Pay close attention to this bit:

tags:  
    - href: "https://my-awesome-cfme/api/vms/1000000000025/tags/1000000000132"
      id: 1000000000132
      name: "/managed/folder_path_blue/datacenters:dc01:vm"
    - href: "https://my-awesome-cfme/api/vms/1000000000025/tags/1000000000131"
      id: 1000000000131
      name: /managed/folder_path_yellow/datacenters

So now we know that CloudForms passes tags to Tower. But here's the really cool part. Tower automatically compartmentalizes the dynamic inventory into groups based on these tags. So any tag that Ansible picks up in the variables will create a new group in the dynamic inventory. You can view and create groups in the Tower UI:
groups This is great news, because if you didn't know, we can override variables at the group level; variables like the ansible_connection, which determines whether to use SSH or WinRM to connect to the target host.

So now we have a game plan.
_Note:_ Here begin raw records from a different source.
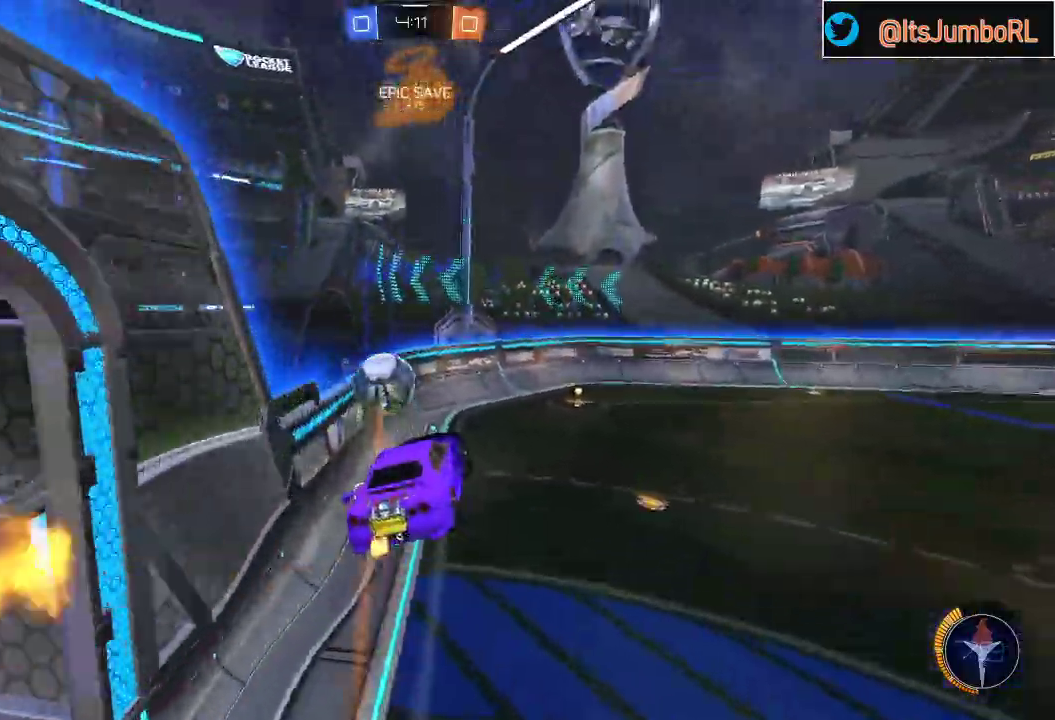
{"buttons": ["B", "R2"], "left_stick": "center", "right_stick": "center", "events": [[33, "left_stick", "up-right"], [83, "L1", "down"], [133, "left_stick", "down-right"], [167, "L1", "up"], [250, "left_stick", "center"], [350, "B", "down"]]}
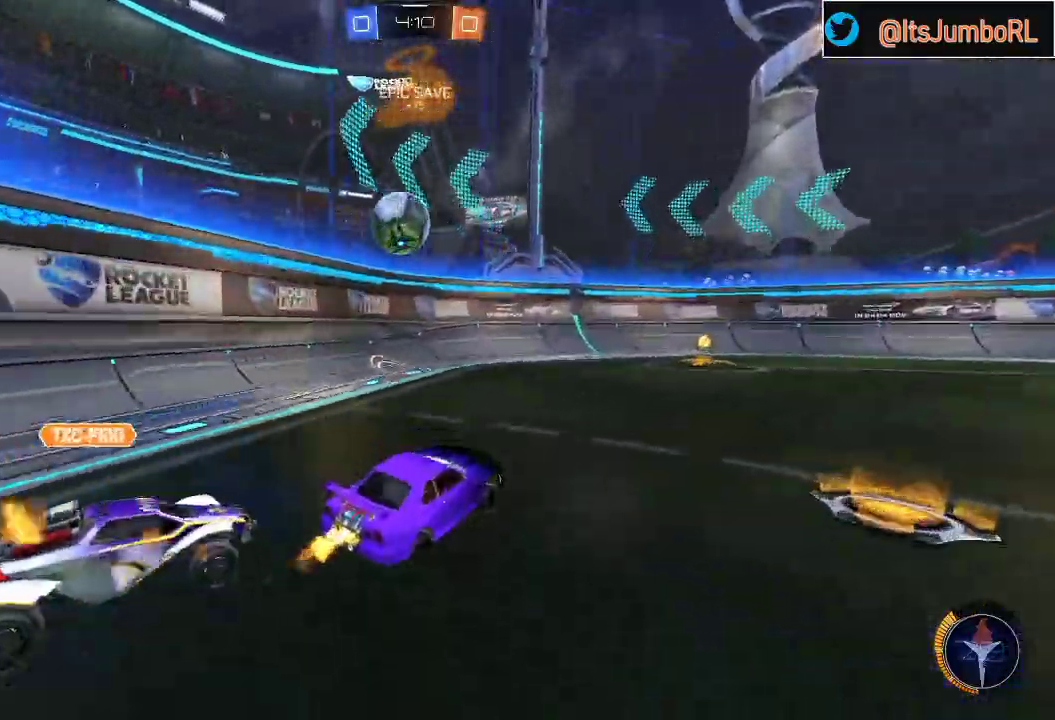
{"buttons": ["B", "R2"], "left_stick": "left", "right_stick": "center", "events": [[50, "B", "up"], [217, "B", "down"], [500, "left_stick", "left"]]}
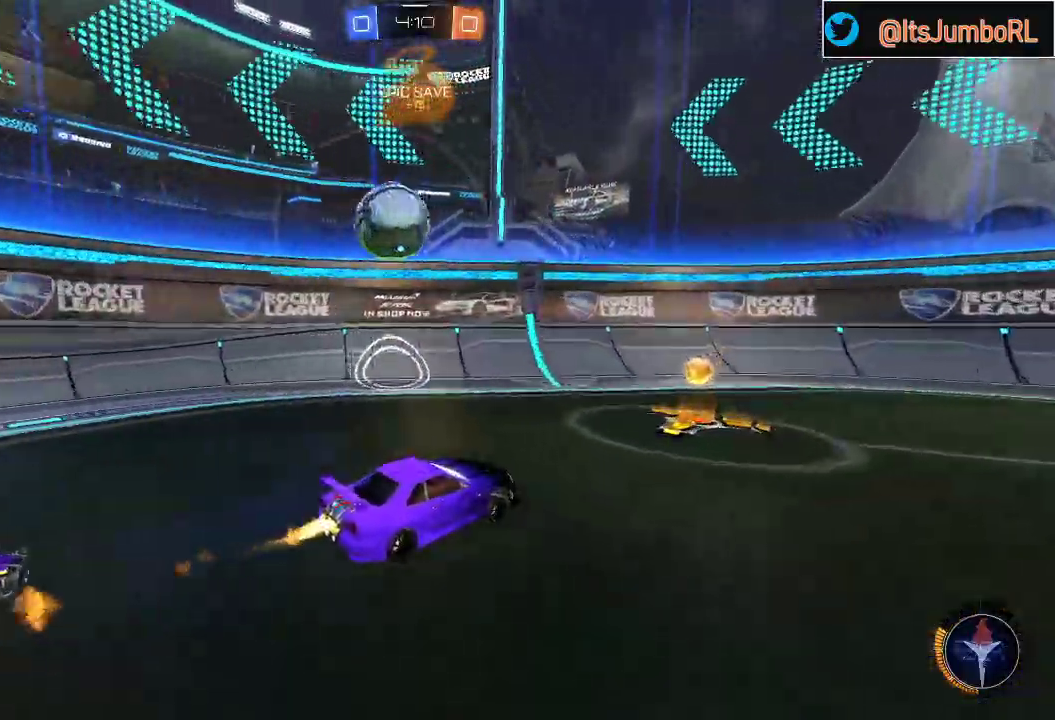
{"buttons": ["R2"], "left_stick": "left", "right_stick": "center", "events": [[50, "B", "up"], [183, "L2", "down"], [183, "R2", "up"], [500, "L2", "up"], [500, "R2", "down"]]}
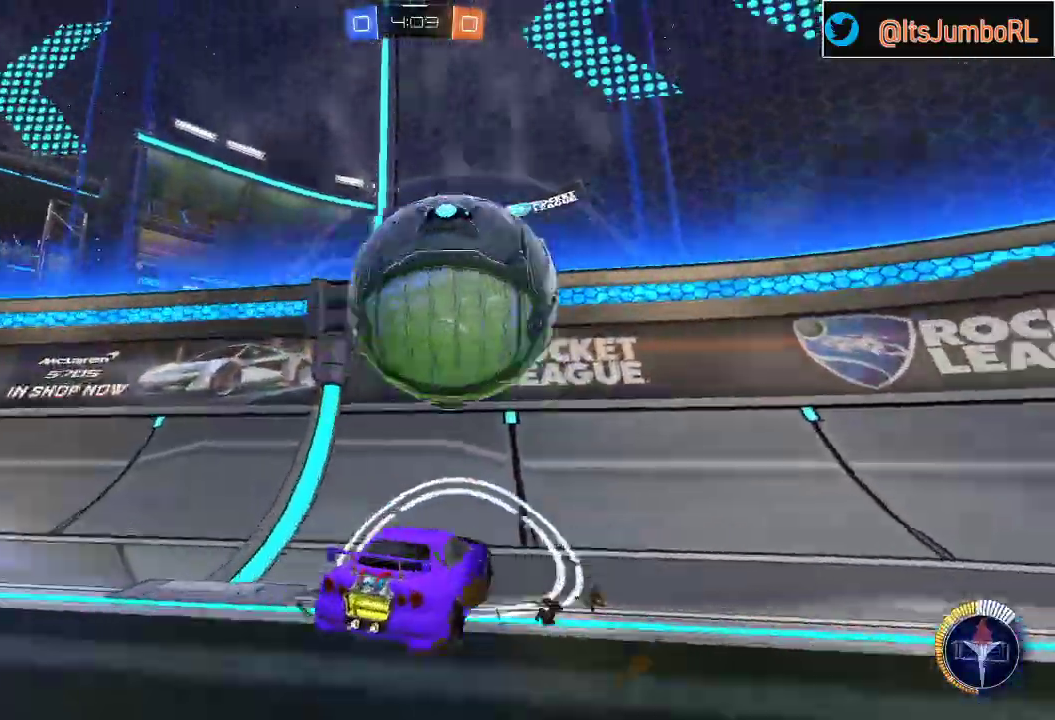
{"buttons": ["B", "R2"], "left_stick": "up-right", "right_stick": "center", "events": [[67, "left_stick", "up-right"], [483, "B", "down"]]}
We need to:

  • apply a tag to every Windows host that gets created
  • make sure that tag creates a new group in the dynamic inventory
  • override the ansible_connection parameter at that group's level

First let's set up the tag. You can name this anything you want of course, but in this example we're going to create a tag category called operating_system and a tag called windows. To do this, navigate to the top right Configuration menu and then select the Region at the top of the accordion on the left. Then select [My Company] Categories. Click on the top row to create a category, name it operating_system, give it a description of Operating System, and click add. You should see something like this:

category

Now move one tab over to [My Company] Tags. Select your fancy new tag category from the drop down, click New Entry, and name the tag windows with a description of Windows Service. Click Add. It should look like this:

fancy new tag

Now we need to make sure that any Windows VM that gets provisioned by CloudForms gets this tag applied to it during the process, before Ansible Tower picks it up in the dynamic inventory. We want this to apply to VMs that are provisioned via the Lifecycle menu, and anything provisioned through a Service Catalog, so first we need to copy the "Provision VM from Template" instance and the Methods class from the ManageIQ domain to our own, custom, domain. The instance is found here:
Infrastructure/VM/Provisioning/StateMachines/VMProvision_VM/Provision VM from Template (template)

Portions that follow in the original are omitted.